The second, by Danish theologian Soren Kierkegaard more than 150 years ago, forces us to recognize that creating our future takes courage. We cannot know the outcome, we cannot guarantee anything – the “safety zone” of our childhood, if it ever was even partially realized, does not extend into becoming whatever we choose of the possibilities on our menu of life. The uncertainty, the darkness, the fog of the future that stretches just beyond our nose is not, and never will be, under our control – we must seek reassurance and trust from something more than we can know or measure – but the only way to get there is to leap. The great something lies awaiting. It does take daring to enter that universe of perhaps and maybe.

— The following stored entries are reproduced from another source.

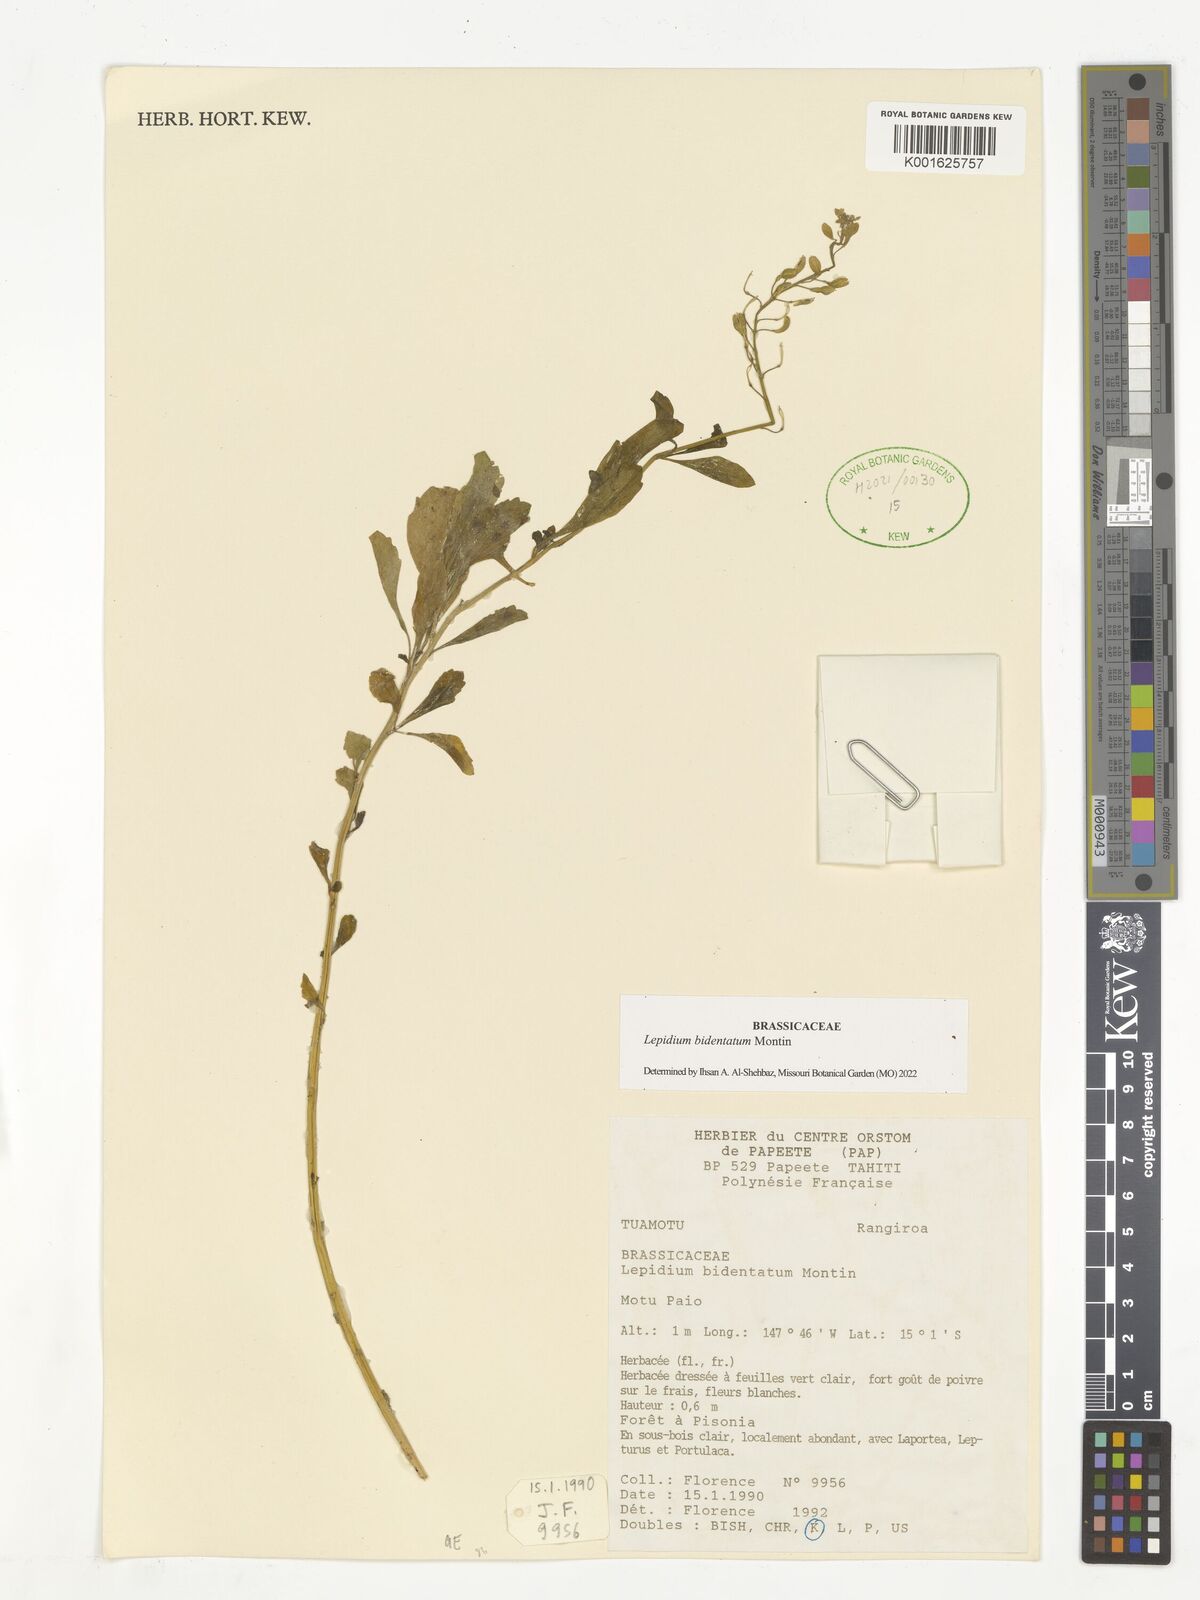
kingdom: Plantae
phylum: Tracheophyta
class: Magnoliopsida
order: Brassicales
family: Brassicaceae
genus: Lepidium
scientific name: Lepidium bidentatum
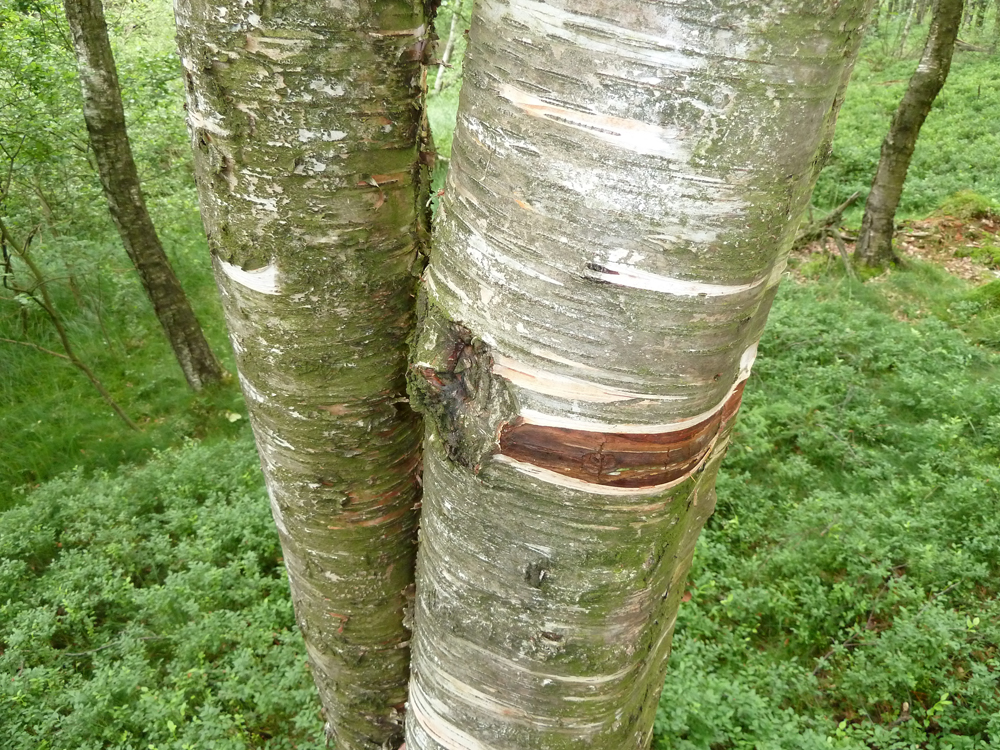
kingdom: Plantae
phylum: Tracheophyta
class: Magnoliopsida
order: Fagales
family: Betulaceae
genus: Betula
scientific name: Betula pubescens
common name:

For many, last year’s resolution is this years excuses and regrets. I did not accomplish everything I set out to do a year ago – so what? My resolution as I shared with a friend via text today is simple – keep going and keep growing. I will work to make my world bigger – not smaller. More full of life – taking the chances, welcoming new friends into our circle, exploring parts known and unknown – trying new adventures. How that looks and how it ends up will probably be very different than I might wish for when the baby new year toddles out in diapers until his older self shuffles off next winter, his journey over. But just as I can embrace the process, widen my world, and go forth boldly – so can you. Make your world bigger – or perhaps just realize it is already bigger than you ever could have imagined! Perhaps as you set sail, and catch the wind anew – whether today is January 1, or March 18, or October 27th – like me, you have matters to be finished, and then leaps to be made. But staying where we are – that is the surest guarantee of a shrinking world, and the quickest way to a year that we will never remember. I want to stand at the end of 2022, and look back and say – yes. Yes, this was a year that mattered – it was a very good year. Let us make the next one, better.